Bu durum karşısında, davacıların 5233 sayılı Yasa uyarınca yaptığı başvurunun … Köyü … Mezrasına ilişkin olduğundan dolayı davalı idarece, söz konusu Kaymakamlık yazısı da göz önüne alınarak … Mezrasının terör olayları nedeniyle toplu şekilde boşaltılıp boşaltılmadığının araştırılarak elde edilen bilgi ve belgelere göre davacının başvurusu hakkında bir karar verilmesi gerekirken, başvurusunun … Köyü ve … Mezrasının boşaltılmadığından hareketle eksik incelemeye dayalı olarak reddedildiği anlaşılmıştır.

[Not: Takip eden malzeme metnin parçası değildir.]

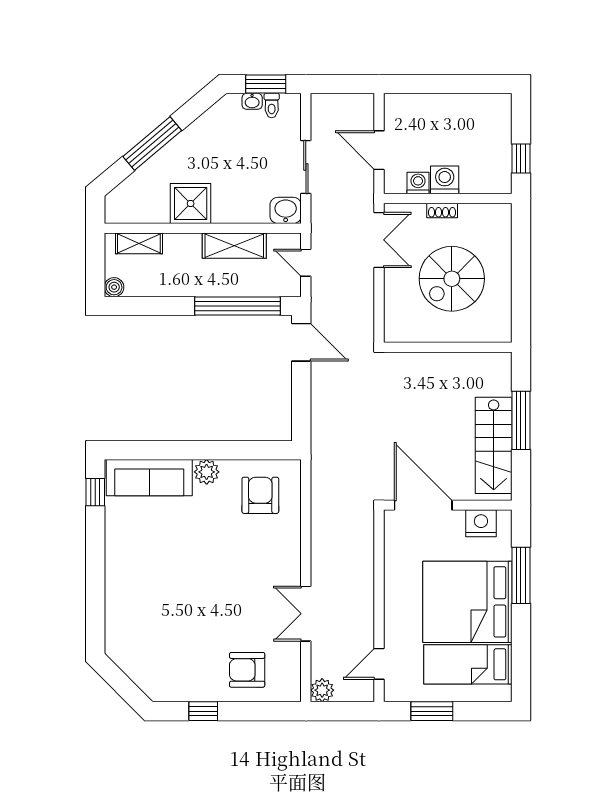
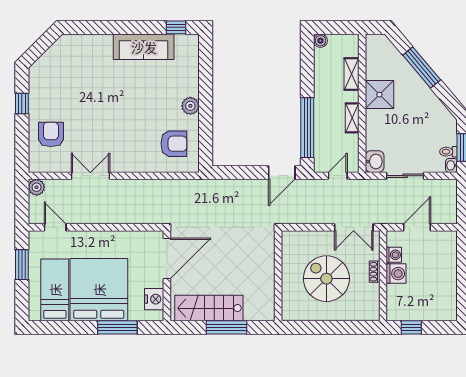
washbasin: (252, 101) -> (451, 165), moved
shelving: (139, 243) -> (351, 74), moved
shelving: (234, 246) -> (352, 118), width x0.67, depth x0.75
sofa: (149, 478) -> (144, 47), moved, turned -90

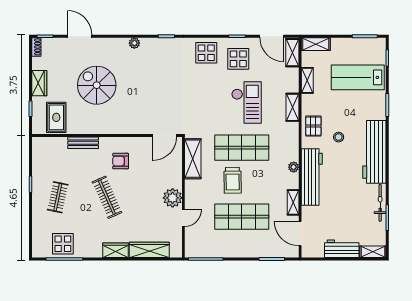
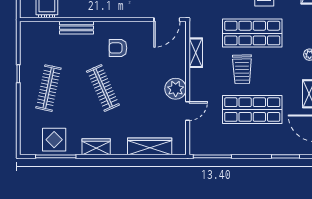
shelving: (193, 159) -> (196, 53), width x0.67, depth x0.75
clothes rail: (58, 197) -> (48, 88), width x1.36
wardrobe: (116, 250) -> (96, 147), moved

Durum böyle olunca, davacıların yaptığı başvuru üzerine, Zarar Tespit Komisyonunca mükerrer ödemeye sebep olmayacak şekilde, 5233 sayılı Kanun uyarınca davacıların varsa zararlarının tespiti ve tazmini gerekirken, talebin reddine ilişkin işlemde hukuka uyarlık, davanın reddi yönündeki mahkeme kararında ise hukuki isabet görülmemiştir.
Açıklanan nedenlerle, … 1. İdare Mahkemesi’nin … tarih ve … sayılı kararının BOZULMASINA, yeniden bir karar verilmek üzere dosyanın adı geçen mahkemeye gönderilmesine, 2577 sayılı Kanunun 18.06.2014 gün ve 6545 sayılı Kanunla eklenen Geçici 8. maddesinin 1. fıkrası ve 54. maddesinin 1. fıkrası uyarınca bu kararın tebliğ tarihini izleyen günden itibaren onbeş gün içinde karar düzeltme yolu açık olmak üzere, 24/04/2018 tarihinde oybirliğiyle karar verildi.